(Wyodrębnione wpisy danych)
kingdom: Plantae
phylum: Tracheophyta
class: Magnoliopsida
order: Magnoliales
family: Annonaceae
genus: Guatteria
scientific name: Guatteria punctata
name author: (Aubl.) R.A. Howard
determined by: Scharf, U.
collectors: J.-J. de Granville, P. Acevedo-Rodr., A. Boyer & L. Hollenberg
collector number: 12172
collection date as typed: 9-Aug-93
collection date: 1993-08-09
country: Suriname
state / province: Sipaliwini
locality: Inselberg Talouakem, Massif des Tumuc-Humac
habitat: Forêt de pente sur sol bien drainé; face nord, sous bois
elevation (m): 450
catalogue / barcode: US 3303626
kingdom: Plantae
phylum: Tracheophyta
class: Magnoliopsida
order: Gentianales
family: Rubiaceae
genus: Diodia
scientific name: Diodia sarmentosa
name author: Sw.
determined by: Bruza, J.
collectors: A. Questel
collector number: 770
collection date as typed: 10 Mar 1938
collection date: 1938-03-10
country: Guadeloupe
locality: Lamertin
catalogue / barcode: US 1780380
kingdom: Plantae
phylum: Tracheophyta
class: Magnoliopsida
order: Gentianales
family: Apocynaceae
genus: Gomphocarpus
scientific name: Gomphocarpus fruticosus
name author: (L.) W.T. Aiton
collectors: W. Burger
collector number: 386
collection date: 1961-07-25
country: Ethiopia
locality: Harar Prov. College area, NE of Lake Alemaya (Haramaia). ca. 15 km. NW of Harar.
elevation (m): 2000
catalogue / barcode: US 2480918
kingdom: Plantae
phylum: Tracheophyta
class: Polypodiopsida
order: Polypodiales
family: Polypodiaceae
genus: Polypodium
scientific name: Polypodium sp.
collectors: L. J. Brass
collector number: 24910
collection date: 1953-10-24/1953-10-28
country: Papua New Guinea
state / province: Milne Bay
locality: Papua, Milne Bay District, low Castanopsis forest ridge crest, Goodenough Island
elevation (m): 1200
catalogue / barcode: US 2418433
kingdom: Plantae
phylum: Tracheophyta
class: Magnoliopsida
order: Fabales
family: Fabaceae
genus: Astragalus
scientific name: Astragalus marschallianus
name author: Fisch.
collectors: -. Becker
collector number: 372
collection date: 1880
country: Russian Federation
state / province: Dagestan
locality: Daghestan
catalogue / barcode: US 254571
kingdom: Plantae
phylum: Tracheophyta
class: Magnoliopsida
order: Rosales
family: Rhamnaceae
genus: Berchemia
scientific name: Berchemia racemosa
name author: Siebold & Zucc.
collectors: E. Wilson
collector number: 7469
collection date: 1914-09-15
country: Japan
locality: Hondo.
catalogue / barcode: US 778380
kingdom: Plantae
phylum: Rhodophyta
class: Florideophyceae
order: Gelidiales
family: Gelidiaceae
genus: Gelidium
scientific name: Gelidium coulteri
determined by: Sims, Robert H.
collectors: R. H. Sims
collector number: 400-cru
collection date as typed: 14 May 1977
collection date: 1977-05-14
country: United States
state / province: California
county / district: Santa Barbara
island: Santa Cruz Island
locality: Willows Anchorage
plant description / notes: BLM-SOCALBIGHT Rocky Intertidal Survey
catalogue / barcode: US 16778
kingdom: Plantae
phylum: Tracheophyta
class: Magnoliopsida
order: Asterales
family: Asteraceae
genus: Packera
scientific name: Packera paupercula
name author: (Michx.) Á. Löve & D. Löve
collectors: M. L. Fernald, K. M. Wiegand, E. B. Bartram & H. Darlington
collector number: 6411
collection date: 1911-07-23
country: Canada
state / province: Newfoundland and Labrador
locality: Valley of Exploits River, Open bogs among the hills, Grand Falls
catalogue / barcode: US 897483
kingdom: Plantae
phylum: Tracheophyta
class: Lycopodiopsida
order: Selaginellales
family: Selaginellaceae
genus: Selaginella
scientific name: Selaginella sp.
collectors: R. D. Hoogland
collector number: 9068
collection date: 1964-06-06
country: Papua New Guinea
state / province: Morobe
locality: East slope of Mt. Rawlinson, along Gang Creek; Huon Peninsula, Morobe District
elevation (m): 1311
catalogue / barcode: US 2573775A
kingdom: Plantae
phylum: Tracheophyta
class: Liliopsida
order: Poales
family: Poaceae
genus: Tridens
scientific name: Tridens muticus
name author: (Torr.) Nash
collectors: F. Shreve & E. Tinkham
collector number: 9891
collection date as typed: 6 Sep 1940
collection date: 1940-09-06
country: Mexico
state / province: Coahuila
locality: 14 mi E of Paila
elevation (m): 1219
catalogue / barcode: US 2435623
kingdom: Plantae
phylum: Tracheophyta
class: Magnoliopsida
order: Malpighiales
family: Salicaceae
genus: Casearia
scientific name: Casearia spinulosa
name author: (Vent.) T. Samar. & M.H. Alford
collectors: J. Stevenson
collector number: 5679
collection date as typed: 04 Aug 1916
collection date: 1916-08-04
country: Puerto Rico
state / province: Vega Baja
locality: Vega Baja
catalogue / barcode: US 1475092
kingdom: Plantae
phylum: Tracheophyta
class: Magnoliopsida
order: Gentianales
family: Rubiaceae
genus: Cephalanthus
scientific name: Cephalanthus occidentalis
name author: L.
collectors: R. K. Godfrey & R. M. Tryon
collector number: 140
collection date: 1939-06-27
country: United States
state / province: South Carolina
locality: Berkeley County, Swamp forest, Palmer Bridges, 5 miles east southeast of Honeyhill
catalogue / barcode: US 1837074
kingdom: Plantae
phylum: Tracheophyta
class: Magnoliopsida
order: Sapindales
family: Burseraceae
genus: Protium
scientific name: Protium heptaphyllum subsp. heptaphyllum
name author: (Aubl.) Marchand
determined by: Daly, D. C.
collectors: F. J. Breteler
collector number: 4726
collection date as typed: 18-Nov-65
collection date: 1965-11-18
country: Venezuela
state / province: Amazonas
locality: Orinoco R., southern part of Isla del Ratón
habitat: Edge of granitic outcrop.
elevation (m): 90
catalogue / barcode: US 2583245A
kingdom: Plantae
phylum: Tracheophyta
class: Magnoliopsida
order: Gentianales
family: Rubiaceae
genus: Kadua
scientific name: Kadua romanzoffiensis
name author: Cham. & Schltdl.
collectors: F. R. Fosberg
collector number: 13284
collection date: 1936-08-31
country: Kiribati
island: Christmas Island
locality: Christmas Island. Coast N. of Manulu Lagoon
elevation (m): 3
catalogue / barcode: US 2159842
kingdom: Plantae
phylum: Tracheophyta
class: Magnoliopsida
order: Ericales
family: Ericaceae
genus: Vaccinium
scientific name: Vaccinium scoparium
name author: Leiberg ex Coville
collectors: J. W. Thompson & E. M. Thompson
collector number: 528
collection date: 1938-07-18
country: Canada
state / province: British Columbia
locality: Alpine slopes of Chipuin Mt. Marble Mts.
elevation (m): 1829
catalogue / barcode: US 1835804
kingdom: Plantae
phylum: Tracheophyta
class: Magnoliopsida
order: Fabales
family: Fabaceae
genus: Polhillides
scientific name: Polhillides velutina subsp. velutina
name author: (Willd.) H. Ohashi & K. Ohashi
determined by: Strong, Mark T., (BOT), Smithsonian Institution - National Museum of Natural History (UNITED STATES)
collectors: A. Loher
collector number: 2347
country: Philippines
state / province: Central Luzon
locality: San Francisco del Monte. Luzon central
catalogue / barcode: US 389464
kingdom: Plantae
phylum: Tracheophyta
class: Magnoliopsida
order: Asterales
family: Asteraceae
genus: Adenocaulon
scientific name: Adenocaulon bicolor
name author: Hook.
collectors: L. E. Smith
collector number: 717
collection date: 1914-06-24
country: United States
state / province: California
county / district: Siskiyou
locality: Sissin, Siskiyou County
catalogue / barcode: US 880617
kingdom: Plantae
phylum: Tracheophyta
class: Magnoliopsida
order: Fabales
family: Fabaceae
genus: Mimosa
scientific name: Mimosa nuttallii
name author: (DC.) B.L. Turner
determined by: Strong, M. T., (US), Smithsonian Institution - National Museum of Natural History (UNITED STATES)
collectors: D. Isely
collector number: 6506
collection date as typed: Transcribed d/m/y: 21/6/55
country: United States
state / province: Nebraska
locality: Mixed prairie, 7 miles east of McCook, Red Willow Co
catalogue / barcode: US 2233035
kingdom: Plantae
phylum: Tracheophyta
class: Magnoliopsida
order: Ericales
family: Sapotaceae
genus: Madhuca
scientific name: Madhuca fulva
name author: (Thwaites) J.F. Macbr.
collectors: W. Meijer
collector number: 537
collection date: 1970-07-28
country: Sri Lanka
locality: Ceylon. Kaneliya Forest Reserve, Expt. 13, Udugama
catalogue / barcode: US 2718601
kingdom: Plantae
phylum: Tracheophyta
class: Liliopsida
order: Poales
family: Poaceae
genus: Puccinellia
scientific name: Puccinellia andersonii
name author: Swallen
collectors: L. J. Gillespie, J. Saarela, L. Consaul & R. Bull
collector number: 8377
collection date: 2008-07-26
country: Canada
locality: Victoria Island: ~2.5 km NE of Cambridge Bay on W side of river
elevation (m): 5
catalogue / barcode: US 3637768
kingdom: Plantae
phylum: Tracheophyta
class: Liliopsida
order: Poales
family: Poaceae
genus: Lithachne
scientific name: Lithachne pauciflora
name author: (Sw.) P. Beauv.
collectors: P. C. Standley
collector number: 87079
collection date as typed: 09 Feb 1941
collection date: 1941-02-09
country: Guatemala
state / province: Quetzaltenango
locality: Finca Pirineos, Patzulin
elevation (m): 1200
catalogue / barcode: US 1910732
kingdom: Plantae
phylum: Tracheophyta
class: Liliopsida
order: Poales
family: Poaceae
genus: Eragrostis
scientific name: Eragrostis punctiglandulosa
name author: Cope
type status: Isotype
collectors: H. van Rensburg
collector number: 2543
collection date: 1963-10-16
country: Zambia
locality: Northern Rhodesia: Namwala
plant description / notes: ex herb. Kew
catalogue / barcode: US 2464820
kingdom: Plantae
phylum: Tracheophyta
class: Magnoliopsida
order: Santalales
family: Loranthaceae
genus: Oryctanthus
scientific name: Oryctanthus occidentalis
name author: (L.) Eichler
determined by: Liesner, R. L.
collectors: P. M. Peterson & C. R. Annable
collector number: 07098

Cel zadania:
Przepisz dane jako listę numerowaną, zaczynając od wiersza zawierającego "collector number: 9891" i kończąc na wierszu zawierającym "scientific name: Casearia spinulosa", oba włącznie. Puste wiersze pomiń.

Odpowiedź do ćwiczenia:
1. collector number: 9891
2. collection date as typed: 6 Sep 1940
3. collection date: 1940-09-06
4. country: Mexico
5. state / province: Coahuila
6. locality: 14 mi E of Paila
7. elevation (m): 1219
8. catalogue / barcode: US 2435623
9. kingdom: Plantae
10. phylum: Tracheophyta
11. class: Magnoliopsida
12. order: Malpighiales
13. family: Salicaceae
14. genus: Casearia
15. scientific name: Casearia spinulosa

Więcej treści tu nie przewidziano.